| Problem details |
Rewrite the data with every "phylum" replaced by "division", changing nothing else, and leave out the pictures.

| Input for this task |

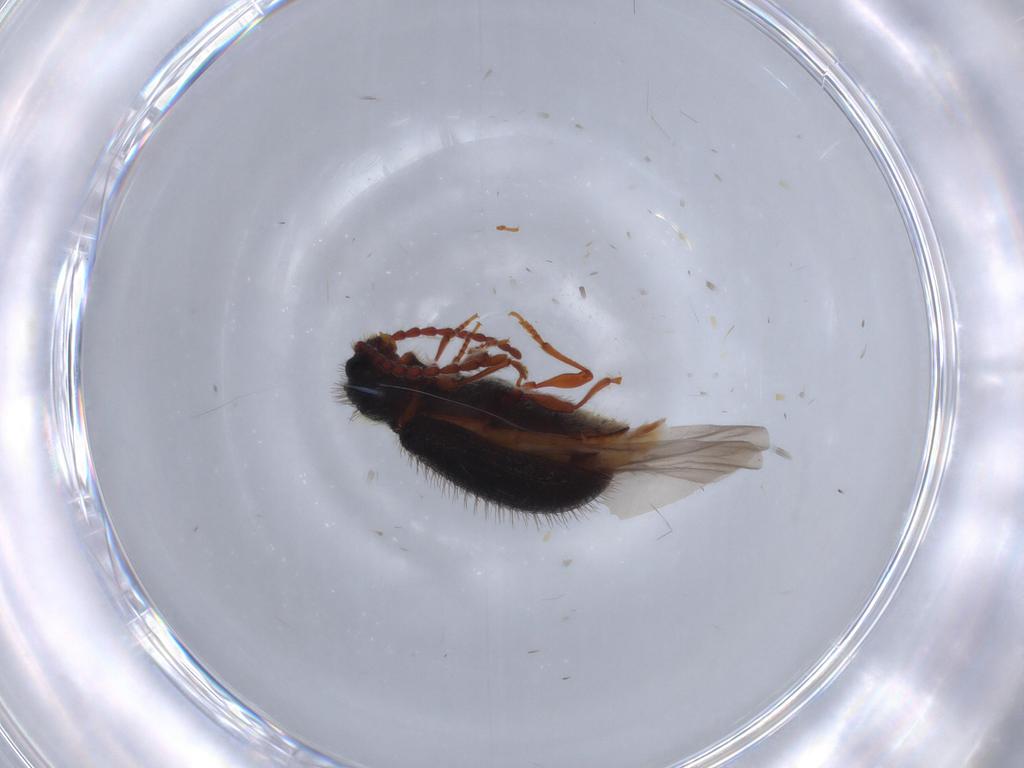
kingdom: Animalia
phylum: Arthropoda
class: Insecta
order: Coleoptera
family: Ptinidae
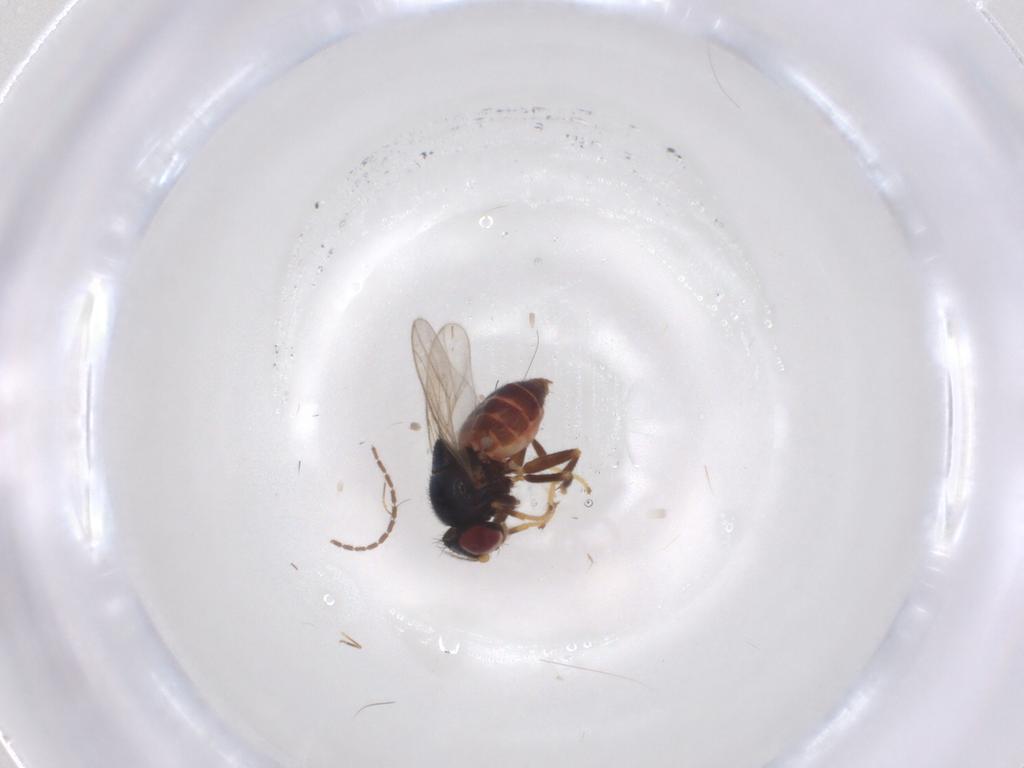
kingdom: Animalia
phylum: Arthropoda
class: Insecta
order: Diptera
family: Chloropidae
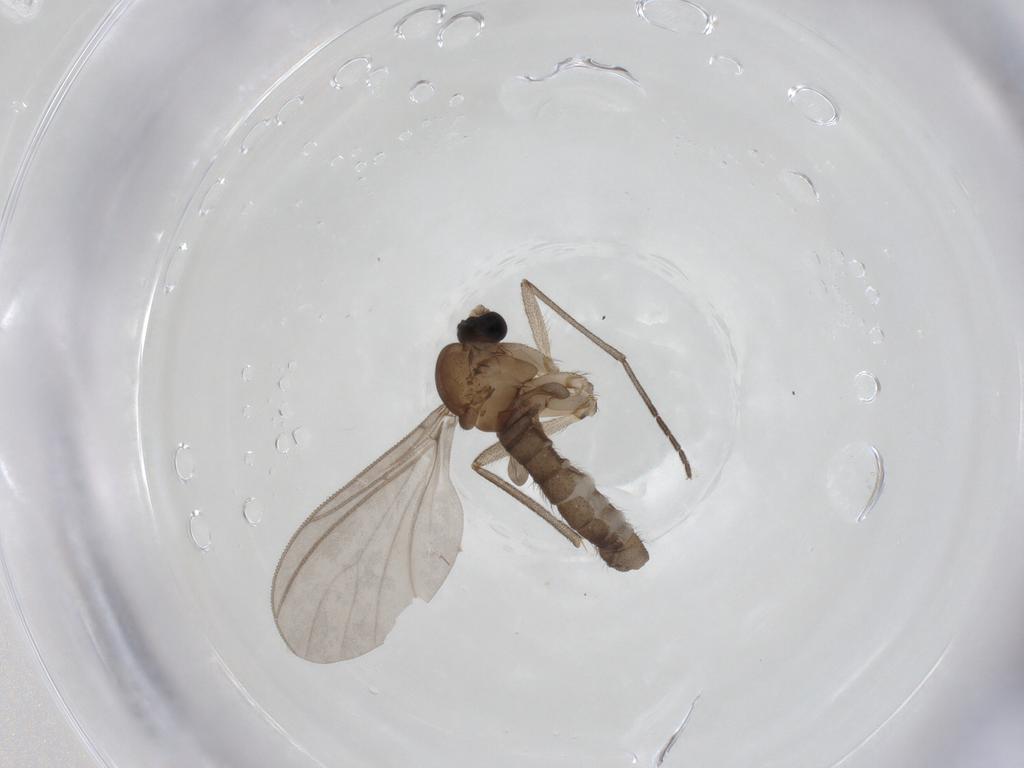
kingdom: Animalia
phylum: Arthropoda
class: Insecta
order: Diptera
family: Sciaridae
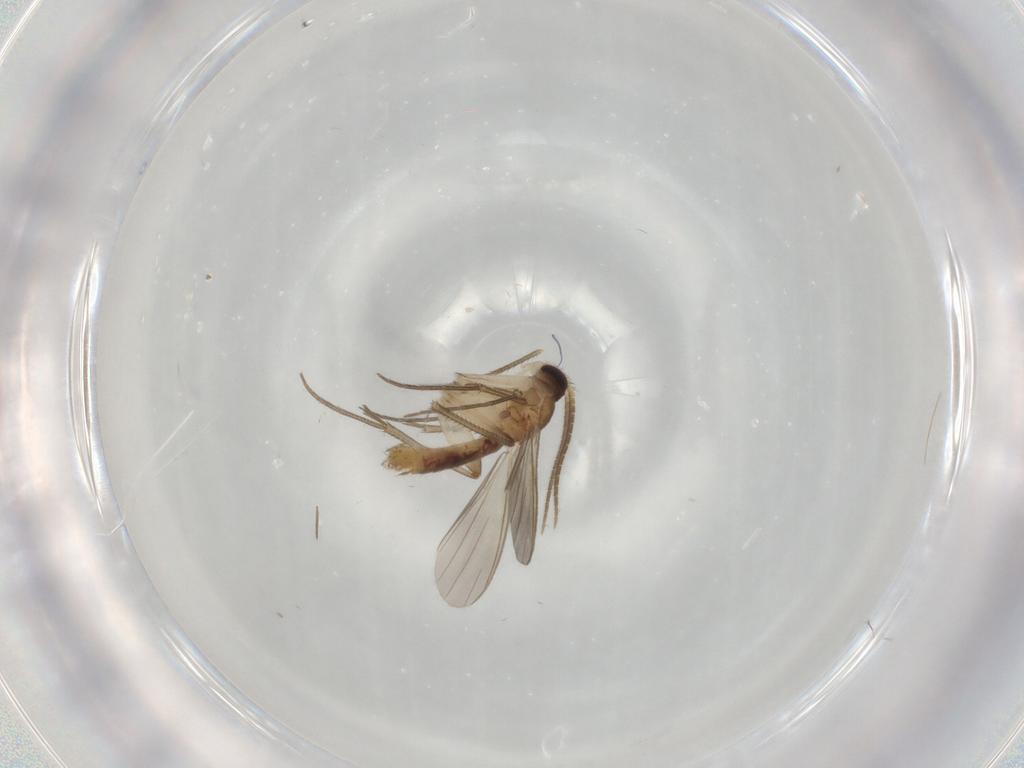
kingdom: Animalia
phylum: Arthropoda
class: Insecta
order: Diptera
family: Mycetophilidae
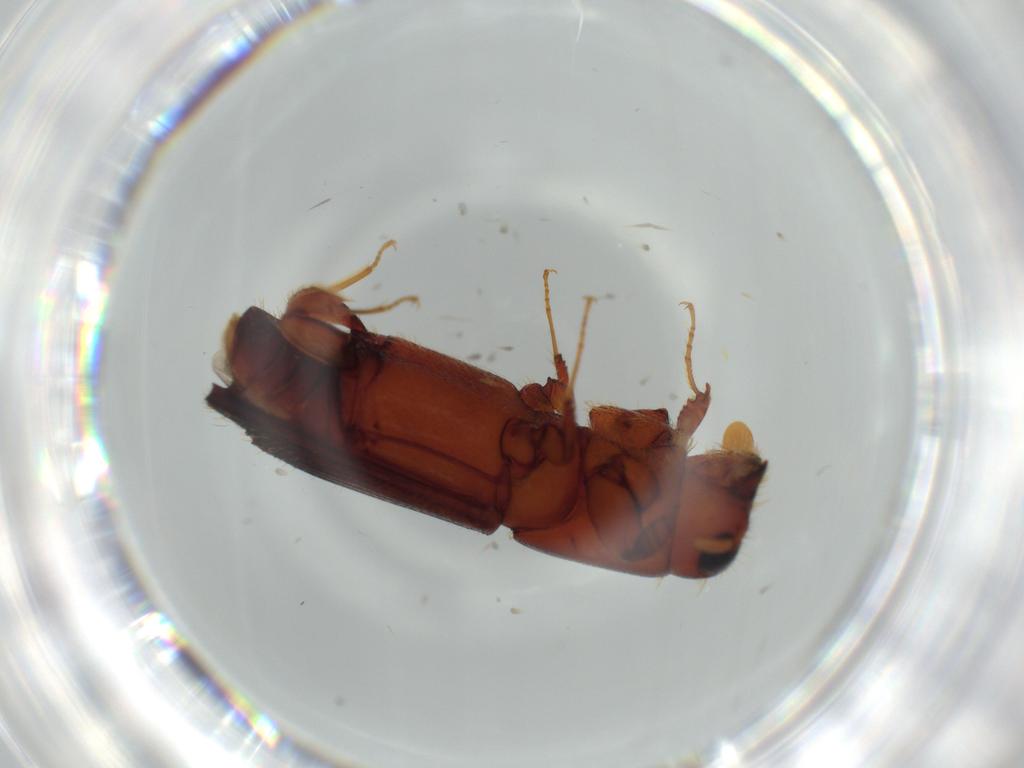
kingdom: Animalia
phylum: Arthropoda
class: Insecta
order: Coleoptera
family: Curculionidae
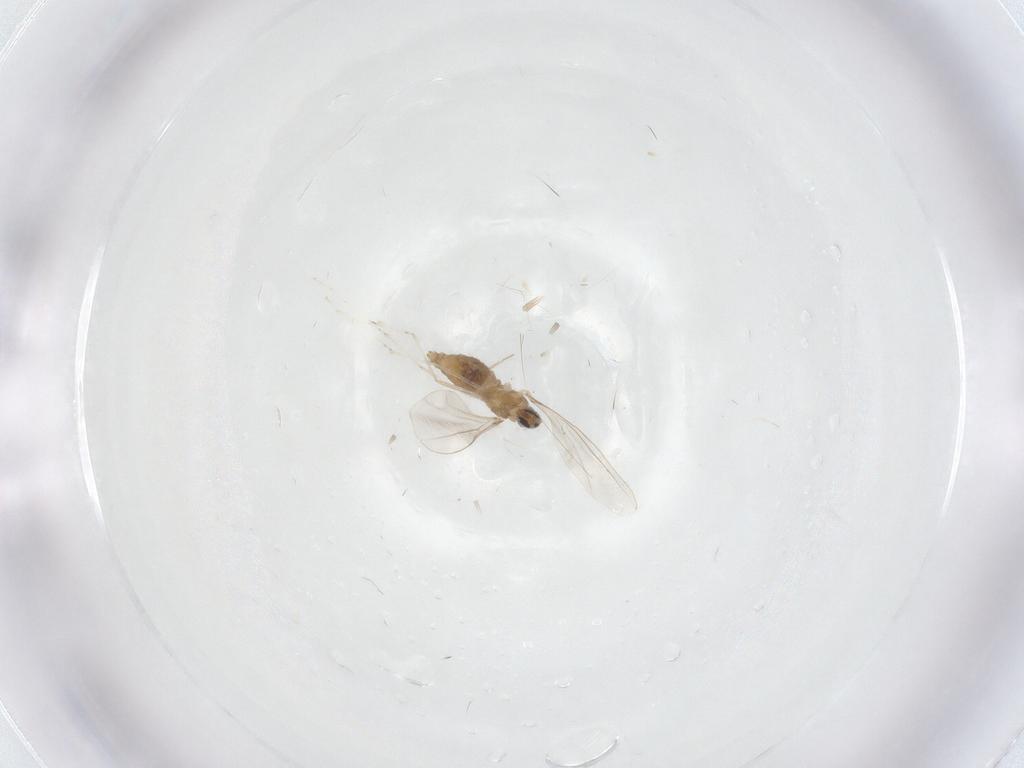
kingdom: Animalia
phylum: Arthropoda
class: Insecta
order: Diptera
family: Cecidomyiidae
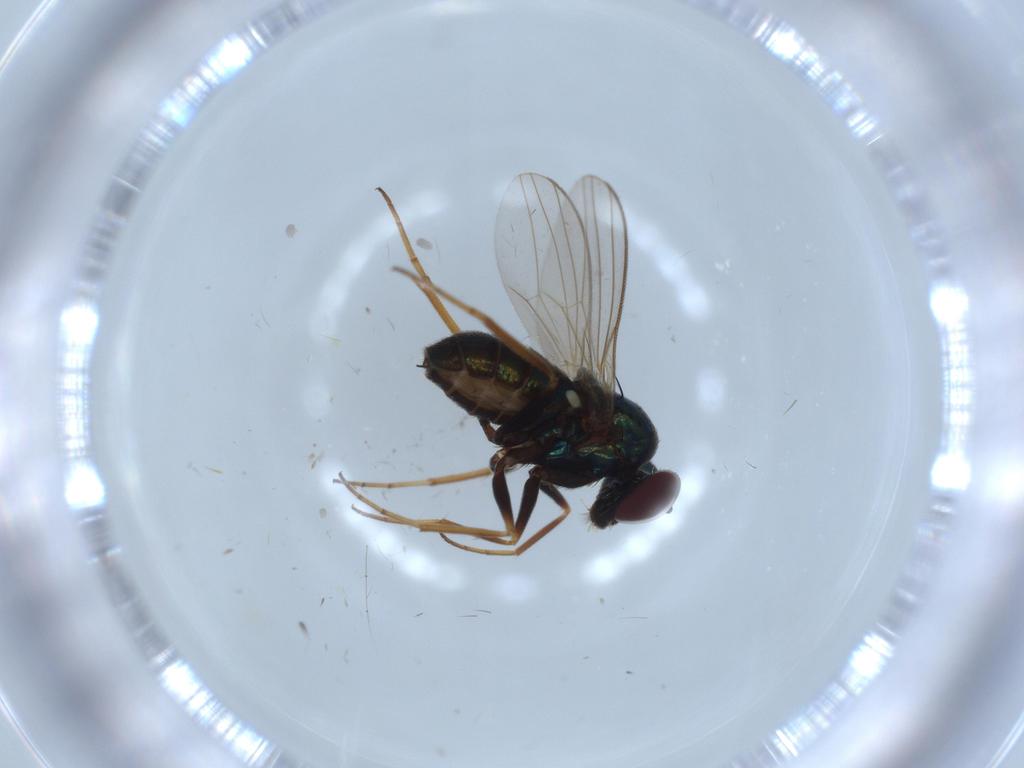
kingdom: Animalia
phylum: Arthropoda
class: Insecta
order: Diptera
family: Dolichopodidae
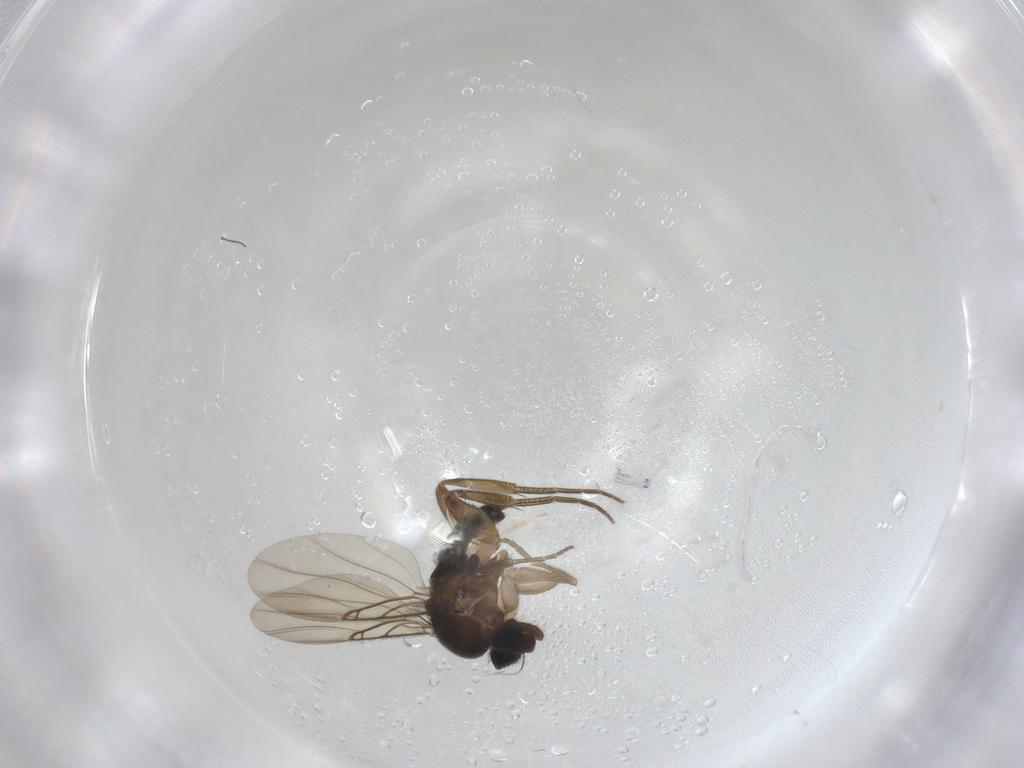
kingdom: Animalia
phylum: Arthropoda
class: Insecta
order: Diptera
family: Phoridae
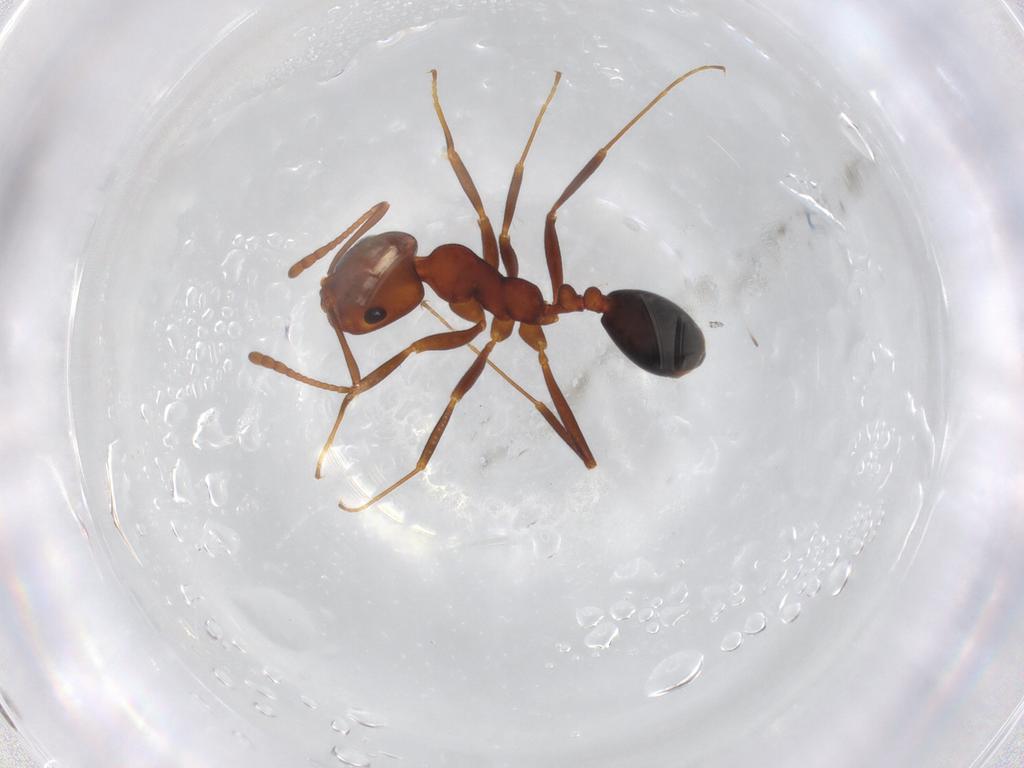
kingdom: Animalia
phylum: Arthropoda
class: Insecta
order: Hymenoptera
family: Formicidae
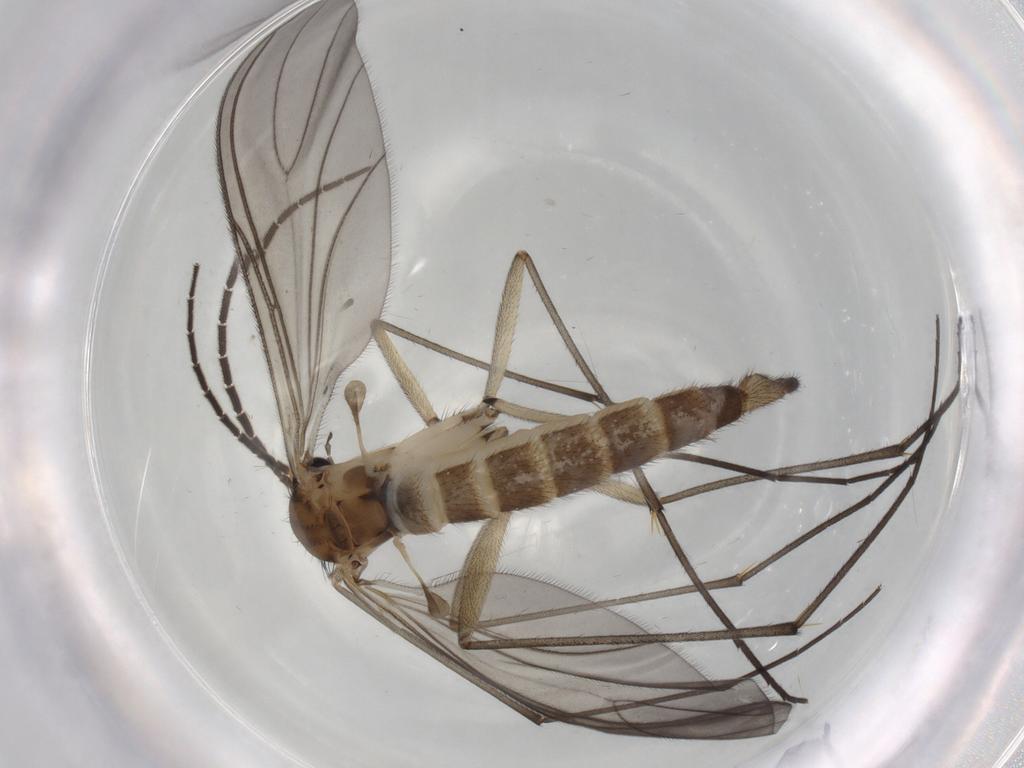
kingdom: Animalia
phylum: Arthropoda
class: Insecta
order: Diptera
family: Sciaridae
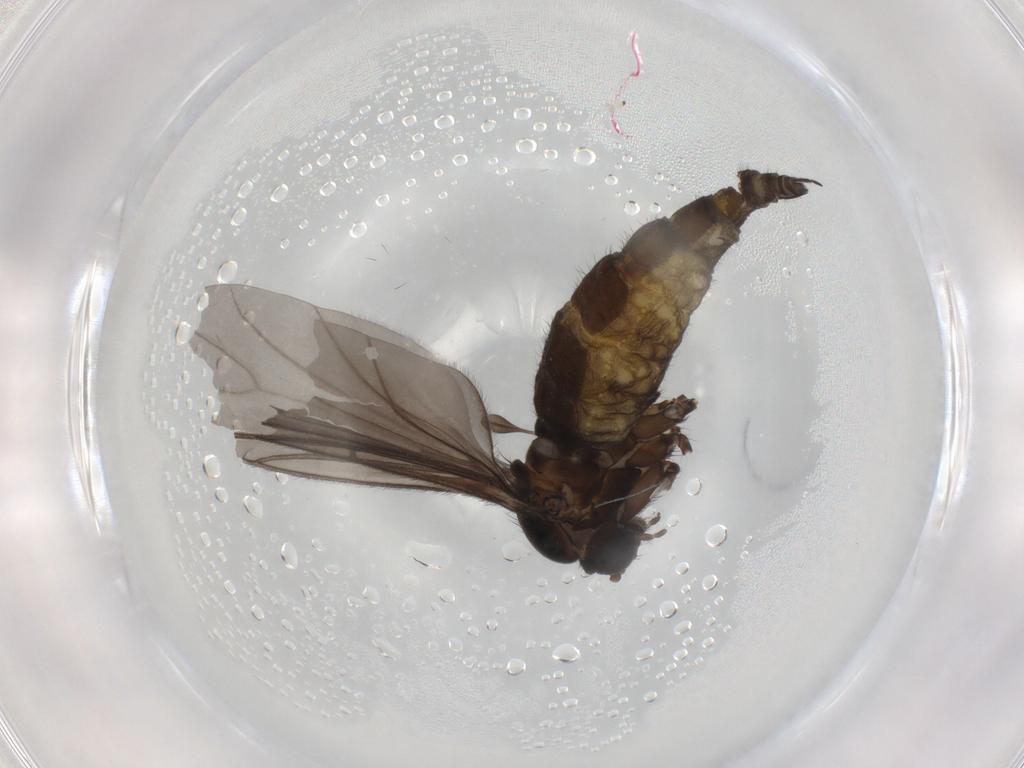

| Response below |
kingdom: Animalia
division: Arthropoda
class: Insecta
order: Coleoptera
family: Ptinidae
kingdom: Animalia
division: Arthropoda
class: Insecta
order: Diptera
family: Chloropidae
kingdom: Animalia
division: Arthropoda
class: Insecta
order: Diptera
family: Sciaridae
kingdom: Animalia
division: Arthropoda
class: Insecta
order: Diptera
family: Mycetophilidae
kingdom: Animalia
division: Arthropoda
class: Insecta
order: Coleoptera
family: Curculionidae
kingdom: Animalia
division: Arthropoda
class: Insecta
order: Diptera
family: Cecidomyiidae
kingdom: Animalia
division: Arthropoda
class: Insecta
order: Diptera
family: Dolichopodidae
kingdom: Animalia
division: Arthropoda
class: Insecta
order: Diptera
family: Phoridae
kingdom: Animalia
division: Arthropoda
class: Insecta
order: Hymenoptera
family: Formicidae
kingdom: Animalia
division: Arthropoda
class: Insecta
order: Diptera
family: Sciaridae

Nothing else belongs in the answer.